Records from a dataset
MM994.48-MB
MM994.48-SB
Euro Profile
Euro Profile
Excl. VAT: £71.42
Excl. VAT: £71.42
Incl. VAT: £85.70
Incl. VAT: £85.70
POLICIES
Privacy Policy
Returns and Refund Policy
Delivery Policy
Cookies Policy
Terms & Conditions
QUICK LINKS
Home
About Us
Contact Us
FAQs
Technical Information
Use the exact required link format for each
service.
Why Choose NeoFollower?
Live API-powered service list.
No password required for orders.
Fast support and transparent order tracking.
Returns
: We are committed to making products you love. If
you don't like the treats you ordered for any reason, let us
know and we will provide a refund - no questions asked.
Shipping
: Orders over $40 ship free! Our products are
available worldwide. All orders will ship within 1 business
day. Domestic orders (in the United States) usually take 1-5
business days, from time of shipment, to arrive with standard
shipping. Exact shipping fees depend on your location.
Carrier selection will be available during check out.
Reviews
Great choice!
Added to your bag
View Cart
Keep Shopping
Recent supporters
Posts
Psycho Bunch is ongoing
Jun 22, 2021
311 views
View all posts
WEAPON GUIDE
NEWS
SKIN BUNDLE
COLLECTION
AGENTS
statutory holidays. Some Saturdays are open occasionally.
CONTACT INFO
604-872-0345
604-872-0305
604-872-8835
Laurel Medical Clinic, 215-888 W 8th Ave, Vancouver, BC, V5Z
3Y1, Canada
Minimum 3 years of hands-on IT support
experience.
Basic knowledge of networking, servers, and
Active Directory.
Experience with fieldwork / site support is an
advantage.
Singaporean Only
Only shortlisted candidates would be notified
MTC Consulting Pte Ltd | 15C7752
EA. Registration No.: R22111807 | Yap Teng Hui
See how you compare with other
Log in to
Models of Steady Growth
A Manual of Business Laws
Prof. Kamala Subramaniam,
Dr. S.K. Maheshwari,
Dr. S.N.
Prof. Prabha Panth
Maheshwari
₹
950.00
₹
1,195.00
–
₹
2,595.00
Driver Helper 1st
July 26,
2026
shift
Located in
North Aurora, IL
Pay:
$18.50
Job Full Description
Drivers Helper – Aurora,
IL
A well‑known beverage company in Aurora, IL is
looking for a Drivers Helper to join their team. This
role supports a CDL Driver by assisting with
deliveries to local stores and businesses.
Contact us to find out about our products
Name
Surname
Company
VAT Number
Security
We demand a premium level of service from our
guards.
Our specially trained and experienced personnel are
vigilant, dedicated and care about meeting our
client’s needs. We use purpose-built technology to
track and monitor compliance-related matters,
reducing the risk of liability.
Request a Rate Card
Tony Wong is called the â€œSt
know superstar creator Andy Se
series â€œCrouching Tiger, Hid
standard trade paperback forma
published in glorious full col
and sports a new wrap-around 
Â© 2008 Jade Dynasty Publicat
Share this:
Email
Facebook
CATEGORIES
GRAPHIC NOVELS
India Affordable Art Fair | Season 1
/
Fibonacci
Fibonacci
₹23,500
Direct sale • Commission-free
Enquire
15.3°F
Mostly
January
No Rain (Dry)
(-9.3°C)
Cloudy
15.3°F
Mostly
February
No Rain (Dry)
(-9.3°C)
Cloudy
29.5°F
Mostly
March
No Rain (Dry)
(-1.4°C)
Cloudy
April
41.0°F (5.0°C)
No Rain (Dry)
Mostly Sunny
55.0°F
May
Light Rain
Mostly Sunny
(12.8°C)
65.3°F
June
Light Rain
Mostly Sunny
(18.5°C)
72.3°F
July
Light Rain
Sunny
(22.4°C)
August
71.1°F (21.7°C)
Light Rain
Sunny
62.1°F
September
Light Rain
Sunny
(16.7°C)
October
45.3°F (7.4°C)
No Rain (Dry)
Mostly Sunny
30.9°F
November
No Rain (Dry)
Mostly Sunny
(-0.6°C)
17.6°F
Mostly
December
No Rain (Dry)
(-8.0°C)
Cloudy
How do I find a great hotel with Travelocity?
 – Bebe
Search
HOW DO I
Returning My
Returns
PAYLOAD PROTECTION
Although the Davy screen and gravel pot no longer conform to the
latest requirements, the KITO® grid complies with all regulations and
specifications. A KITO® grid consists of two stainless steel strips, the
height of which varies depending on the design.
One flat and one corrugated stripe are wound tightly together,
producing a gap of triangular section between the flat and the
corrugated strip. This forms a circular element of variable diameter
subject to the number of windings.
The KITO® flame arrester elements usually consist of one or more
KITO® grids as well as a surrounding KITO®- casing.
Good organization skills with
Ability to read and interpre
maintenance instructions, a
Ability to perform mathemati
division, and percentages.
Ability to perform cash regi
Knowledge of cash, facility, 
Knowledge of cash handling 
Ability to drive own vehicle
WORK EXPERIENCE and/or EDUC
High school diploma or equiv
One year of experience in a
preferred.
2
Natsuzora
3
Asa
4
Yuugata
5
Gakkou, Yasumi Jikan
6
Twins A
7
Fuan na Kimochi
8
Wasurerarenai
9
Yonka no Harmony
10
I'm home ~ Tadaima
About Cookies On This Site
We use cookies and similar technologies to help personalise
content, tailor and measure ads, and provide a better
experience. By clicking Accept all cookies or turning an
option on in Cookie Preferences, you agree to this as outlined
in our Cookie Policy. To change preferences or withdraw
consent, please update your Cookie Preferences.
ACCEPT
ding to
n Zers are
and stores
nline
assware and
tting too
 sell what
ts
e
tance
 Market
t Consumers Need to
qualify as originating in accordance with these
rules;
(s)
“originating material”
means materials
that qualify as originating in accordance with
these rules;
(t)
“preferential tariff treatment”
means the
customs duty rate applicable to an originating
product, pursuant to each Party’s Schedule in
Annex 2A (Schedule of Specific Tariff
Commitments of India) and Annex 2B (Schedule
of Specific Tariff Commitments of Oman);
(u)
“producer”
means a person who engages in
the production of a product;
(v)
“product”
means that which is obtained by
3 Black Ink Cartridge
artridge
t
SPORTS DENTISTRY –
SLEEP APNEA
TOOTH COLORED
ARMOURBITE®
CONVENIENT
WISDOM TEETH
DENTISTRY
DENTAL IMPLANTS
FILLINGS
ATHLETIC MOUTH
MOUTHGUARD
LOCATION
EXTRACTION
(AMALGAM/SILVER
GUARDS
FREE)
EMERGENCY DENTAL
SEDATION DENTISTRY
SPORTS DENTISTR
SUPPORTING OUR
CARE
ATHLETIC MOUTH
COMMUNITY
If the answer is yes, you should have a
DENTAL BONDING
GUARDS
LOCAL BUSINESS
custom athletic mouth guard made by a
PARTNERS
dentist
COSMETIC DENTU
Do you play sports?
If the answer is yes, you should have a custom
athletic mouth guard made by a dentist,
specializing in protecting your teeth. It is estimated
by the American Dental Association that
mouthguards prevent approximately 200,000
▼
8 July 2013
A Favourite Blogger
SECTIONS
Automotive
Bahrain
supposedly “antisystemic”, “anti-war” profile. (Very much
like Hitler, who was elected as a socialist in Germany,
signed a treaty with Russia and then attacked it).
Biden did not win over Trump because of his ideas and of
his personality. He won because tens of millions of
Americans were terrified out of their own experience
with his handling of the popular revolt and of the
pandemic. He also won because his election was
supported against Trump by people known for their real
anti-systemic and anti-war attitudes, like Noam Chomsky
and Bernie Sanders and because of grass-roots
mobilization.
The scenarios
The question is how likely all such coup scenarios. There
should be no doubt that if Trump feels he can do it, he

→ Task details:
Each line above is to be repeated exactly.

→ Output for this exercise:
MM994.48-MB
MM994.48-SB
Euro Profile
Euro Profile
Excl. VAT: £71.42
Excl. VAT: £71.42
Incl. VAT: £85.70
Incl. VAT: £85.70
POLICIES
Privacy Policy
Returns and Refund Policy
Delivery Policy
Cookies Policy
Terms & Conditions
QUICK LINKS
Home
About Us
Contact Us
FAQs
Technical Information
Use the exact required link format for each
service.
Why Choose NeoFollower?
Live API-powered service list.
No password required for orders.
Fast support and transparent order tracking.
Returns
: We are committed to making products you love. If
you don't like the treats you ordered for any reason, let us
know and we will provide a refund - no questions asked.
Shipping
: Orders over $40 ship free! Our products are
available worldwide. All orders will ship within 1 business
day. Domestic orders (in the United States) usually take 1-5
business days, from time of shipment, to arrive with standard
shipping. Exact shipping fees depend on your location.
Carrier selection will be available during check out.
Reviews
Great choice!
Added to your bag
View Cart
Keep Shopping
Recent supporters
Posts
Psycho Bunch is ongoing
Jun 22, 2021
311 views
View all posts
WEAPON GUIDE
NEWS
SKIN BUNDLE
COLLECTION
AGENTS
statutory holidays. Some Saturdays are open occasionally.
CONTACT INFO
604-872-0345
604-872-0305
604-872-8835
Laurel Medical Clinic, 215-888 W 8th Ave, Vancouver, BC, V5Z
3Y1, Canada
Minimum 3 years of hands-on IT support
experience.
Basic knowledge of networking, servers, and
Active Directory.
Experience with fieldwork / site support is an
advantage.
Singaporean Only
Only shortlisted candidates would be notified
MTC Consulting Pte Ltd | 15C7752
EA. Registration No.: R22111807 | Yap Teng Hui
See how you compare with other
Log in to
Models of Steady Growth
A Manual of Business Laws
Prof. Kamala Subramaniam,
Dr. S.K. Maheshwari,
Dr. S.N.
Prof. Prabha Panth
Maheshwari
₹
950.00
₹
1,195.00
–
₹
2,595.00
Driver Helper 1st
July 26,
2026
shift
Located in
North Aurora, IL
Pay:
$18.50
Job Full Description
Drivers Helper – Aurora,
IL
A well‑known beverage company in Aurora, IL is
looking for a Drivers Helper to join their team. This
role supports a CDL Driver by assisting with
deliveries to local stores and businesses.
Contact us to find out about our products
Name
Surname
Company
VAT Number
Security
We demand a premium level of service from our
guards.
Our specially trained and experienced personnel are
vigilant, dedicated and care about meeting our
client’s needs. We use purpose-built technology to
track and monitor compliance-related matters,
reducing the risk of liability.
Request a Rate Card
Tony Wong is called the â€œSt
know superstar creator Andy Se
series â€œCrouching Tiger, Hid
standard trade paperback forma
published in glorious full col
and sports a new wrap-around 
Â© 2008 Jade Dynasty Publicat
Share this:
Email
Facebook
CATEGORIES
GRAPHIC NOVELS
India Affordable Art Fair | Season 1
/
Fibonacci
Fibonacci
₹23,500
Direct sale • Commission-free
Enquire
15.3°F
Mostly
January
No Rain (Dry)
(-9.3°C)
Cloudy
15.3°F
Mostly
February
No Rain (Dry)
(-9.3°C)
Cloudy
29.5°F
Mostly
March
No Rain (Dry)
(-1.4°C)
Cloudy
April
41.0°F (5.0°C)
No Rain (Dry)
Mostly Sunny
55.0°F
May
Light Rain
Mostly Sunny
(12.8°C)
65.3°F
June
Light Rain
Mostly Sunny
(18.5°C)
72.3°F
July
Light Rain
Sunny
(22.4°C)
August
71.1°F (21.7°C)
Light Rain
Sunny
62.1°F
September
Light Rain
Sunny
(16.7°C)
October
45.3°F (7.4°C)
No Rain (Dry)
Mostly Sunny
30.9°F
November
No Rain (Dry)
Mostly Sunny
(-0.6°C)
17.6°F
Mostly
December
No Rain (Dry)
(-8.0°C)
Cloudy
How do I find a great hotel with Travelocity?
 – Bebe
Search
HOW DO I
Returning My
Returns
PAYLOAD PROTECTION
Although the Davy screen and gravel pot no longer conform to the
latest requirements, the KITO® grid complies with all regulations and
specifications. A KITO® grid consists of two stainless steel strips, the
height of which varies depending on the design.
One flat and one corrugated stripe are wound tightly together,
producing a gap of triangular section between the flat and the
corrugated strip. This forms a circular element of variable diameter
subject to the number of windings.
The KITO® flame arrester elements usually consist of one or more
KITO® grids as well as a surrounding KITO®- casing.
Good organization skills with
Ability to read and interpre
maintenance instructions, a
Ability to perform mathemati
division, and percentages.
Ability to perform cash regi
Knowledge of cash, facility, 
Knowledge of cash handling 
Ability to drive own vehicle
WORK EXPERIENCE and/or EDUC
High school diploma or equiv
One year of experience in a
preferred.
2
Natsuzora
3
Asa
4
Yuugata
5
Gakkou, Yasumi Jikan
6
Twins A
7
Fuan na Kimochi
8
Wasurerarenai
9
Yonka no Harmony
10
I'm home ~ Tadaima
About Cookies On This Site
We use cookies and similar technologies to help personalise
content, tailor and measure ads, and provide a better
experience. By clicking Accept all cookies or turning an
option on in Cookie Preferences, you agree to this as outlined
in our Cookie Policy. To change preferences or withdraw
consent, please update your Cookie Preferences.
ACCEPT
ding to
n Zers are
and stores
nline
assware and
tting too
 sell what
ts
e
tance
 Market
t Consumers Need to
qualify as originating in accordance with these
rules;
(s)
“originating material”
means materials
that qualify as originating in accordance with
these rules;
(t)
“preferential tariff treatment”
means the
customs duty rate applicable to an originating
product, pursuant to each Party’s Schedule in
Annex 2A (Schedule of Specific Tariff
Commitments of India) and Annex 2B (Schedule
of Specific Tariff Commitments of Oman);
(u)
“producer”
means a person who engages in
the production of a product;
(v)
“product”
means that which is obtained by
3 Black Ink Cartridge
artridge
t
SPORTS DENTISTRY –
SLEEP APNEA
TOOTH COLORED
ARMOURBITE®
CONVENIENT
WISDOM TEETH
DENTISTRY
DENTAL IMPLANTS
FILLINGS
ATHLETIC MOUTH
MOUTHGUARD
LOCATION
EXTRACTION
(AMALGAM/SILVER
GUARDS
FREE)
EMERGENCY DENTAL
SEDATION DENTISTRY
SPORTS DENTISTR
SUPPORTING OUR
CARE
ATHLETIC MOUTH
COMMUNITY
If the answer is yes, you should have a
DENTAL BONDING
GUARDS
LOCAL BUSINESS
custom athletic mouth guard made by a
PARTNERS
dentist
COSMETIC DENTU
Do you play sports?
If the answer is yes, you should have a custom
athletic mouth guard made by a dentist,
specializing in protecting your teeth. It is estimated
by the American Dental Association that
mouthguards prevent approximately 200,000
▼
8 July 2013
A Favourite Blogger
SECTIONS
Automotive
Bahrain
supposedly “antisystemic”, “anti-war” profile. (Very much
like Hitler, who was elected as a socialist in Germany,
signed a treaty with Russia and then attacked it).
Biden did not win over Trump because of his ideas and of
his personality. He won because tens of millions of
Americans were terrified out of their own experience
with his handling of the popular revolt and of the
pandemic. He also won because his election was
supported against Trump by people known for their real
anti-systemic and anti-war attitudes, like Noam Chomsky
and Bernie Sanders and because of grass-roots
mobilization.
The scenarios
The question is how likely all such coup scenarios. There
should be no doubt that if Trump feels he can do it, he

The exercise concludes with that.